The March quarter national accounts show Australia's terms of trade fell about 1% in trend terms compared with the December quarter. Are official terms of trade forecasts for 2012-13 to 2014-15 optimistic?
Historically, Australia's terms of trade peaks have been sharp: fast increases followed by fast declines. So far, this has been the case in the run-up to the mid-2011 peak and the subsequent decline (see Chart). The official forecasts out to 2014-15 imply the decline will suddenly slow markedly. Beyond 2014-15, this continues. The terms of trade are projected to decline by about 1.3% per annum over a 15-year period, finally settling at 2005-06 levels. This is still higher than the last peak during the 1973-74 commodity boom. Is this projection too slow and too little?
Sources: ABS, 2013-14 Budget Papers, Geoff Carmody & Associates estimates.
The 2013-14 Budget forecasts a fall in Australia's terms of trade of 7.5% in 2012-13. If the terms of trade in the June quarter equal the March quarter level, the 2012-13 decline would be around 10.75% (in trend terms). Assuming a 2% decline in the June quarter, the 2012-13 decline would be over 11%.

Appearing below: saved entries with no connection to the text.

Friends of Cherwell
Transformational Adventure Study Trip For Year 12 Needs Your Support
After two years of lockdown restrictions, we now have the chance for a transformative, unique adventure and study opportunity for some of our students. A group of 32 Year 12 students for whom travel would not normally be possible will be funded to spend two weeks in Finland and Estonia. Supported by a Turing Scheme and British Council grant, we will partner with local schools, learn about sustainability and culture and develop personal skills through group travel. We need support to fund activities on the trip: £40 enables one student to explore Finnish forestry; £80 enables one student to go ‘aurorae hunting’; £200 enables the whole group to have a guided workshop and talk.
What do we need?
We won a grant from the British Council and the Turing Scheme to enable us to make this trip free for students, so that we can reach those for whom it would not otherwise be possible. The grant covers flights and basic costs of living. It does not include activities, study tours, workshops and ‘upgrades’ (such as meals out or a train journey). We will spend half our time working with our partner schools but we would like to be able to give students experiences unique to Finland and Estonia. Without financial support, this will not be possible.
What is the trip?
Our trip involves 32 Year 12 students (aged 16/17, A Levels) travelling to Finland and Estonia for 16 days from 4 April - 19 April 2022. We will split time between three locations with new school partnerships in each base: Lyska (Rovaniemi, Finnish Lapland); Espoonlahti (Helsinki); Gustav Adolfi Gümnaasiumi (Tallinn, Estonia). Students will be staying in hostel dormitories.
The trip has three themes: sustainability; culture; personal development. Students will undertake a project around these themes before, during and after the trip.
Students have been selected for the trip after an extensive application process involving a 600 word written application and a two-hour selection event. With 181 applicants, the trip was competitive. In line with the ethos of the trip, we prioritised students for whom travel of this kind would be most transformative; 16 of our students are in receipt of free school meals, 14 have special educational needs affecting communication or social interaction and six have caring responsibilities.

The Budget forecasts a terms of trade fall of only 0.75% in 2013-14. For this, and assuming the June quarter trend result equals the March quarter result, the terms of trade must increase above the March quarter level, on average, for every quarter in 2013-14.
From its trend peak in mid-2011, the average quarterly decline in the terms of trade has been 2.5%. Trend terms of trade declines averaging 2% in each of the next five quarters would result in a 7.3% decline in 2013-14. Continuing that assumption for 2014-15 would see the Budget forecast terms of trade decline of 1.75% revised down to 7.75%.
Such forecast revisions have big implications for our economy and Commonwealth Budget. If they reflect larger reductions in Australia's commodity export prices, forecast nominal GDP growth is affected. The Budget forecasts nominal GDP growth of 3.25%, 5% and 5%, respectively, in 2012-13, 2013-14 and 2014-15. Larger declines in the terms of trade could slash these forecasts, reducing or even eliminating the forecast gap between nominal and real GDP growth.
Using the Budget papers sensitivity analysis, such downgrades of the official terms of trade forecasts could wipe out any improvements in the underlying cash Budget deficit in coming years – or even reverse them.
Given falling terms of trade, why has the $A has remained at historically high (post-float) levels?
Of itself, a fall in the terms of trade implies nothing about the exchange rate.
Falling terms of trade mean our export prices in $A fall relative to import prices in $A. A depreciation of the $A means $A prices for our exports can increase (especially for contracts denominated in foreign currencies like the $US). But it also increases import prices measured in $A. The net effect on the ratio of export prices to import prices in $A – the terms of trade – is not clear.